Initially, there is just excitement for the baby that Elena brings with her to the meeting, however, she begins to feel like an outsider the moment these mothers begin to discuss "art and money". To add to this, her baby girl ends up fussing and so Elena decides to breastfeed her daughter in the middle of the meeting in front of all of these women.

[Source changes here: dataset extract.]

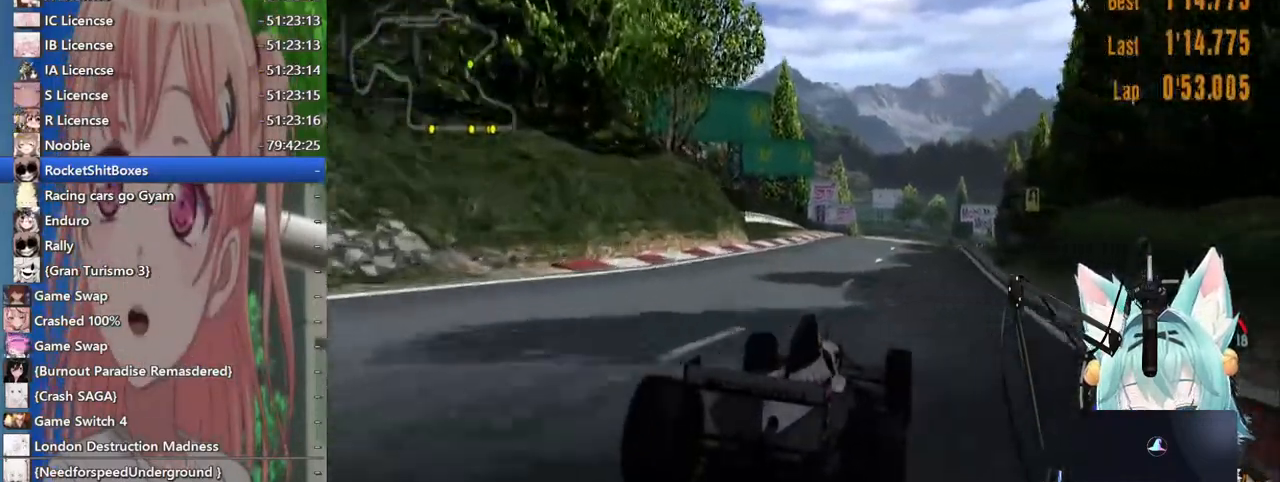
{"dt_ms": 500, "buttons": [], "left_stick": "left", "right_stick": "center", "events": [[450, "left_stick", "left"]]}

Grace and the other moms are not comfortable around this and this is apparent, but Grace attempts to cover up her reaction in front of others while she lets her opinions and her prejudice lose in the confines and privacy of her bedroom to her husband. She is shocked that for a woman who feels so much like an outsider that they would do something like this.
However, she also points out that the opinions of other mothers made her worry if she was doing the right thing by helping Henry live in a bubble that doesn't educate him about the true face of a society that he lives in today.
Even until that very moment, nothing seems to be wrong with this couple's marriage or their life for that matter. So when Grace meets Elena again, it just so happens to be at the locker room in a gym and yet again, Grace is confounded by Elena's comfort in her own skin. Her comfort with nudity bothers Elena but she also seems aware that this discomfort has more to do with herself than Elena.
Which is why she possibly comes across as a lot kinder and welcoming than the other women in the committee. However, what Grace really wasn't expecting was to hear about the woman she found equal parts intriguing and discomforting to be murdered in her own studio and left to be found dead by her little boy.
It is the moment that Grace hears of Elena's death that the bubble that she lived in popped and the glasshouse that she had built around herself and her family begins to crack little by little. It also doesn't help that the episode has alluded many a time to the roguishly charming Jonathan as the perpetrator of this crime.
The moment he speaks of killing, in the context of a conversation with one of his patients or the straight face with which he is able to lie to a child who has cancer, all of this topped by his sudden disappearance makes way to the question "Is Jonathan really connected to Elena's death? If so, how and why?" The fact that one of the detectives who is investigating the case seems extremely interested in having a conversation with Jonathan only furthers this speculation and we cannot wait to see how this pans out.
New episodes of 'The Undoing' airs every Sunday at 9 pm ET on HBO Max.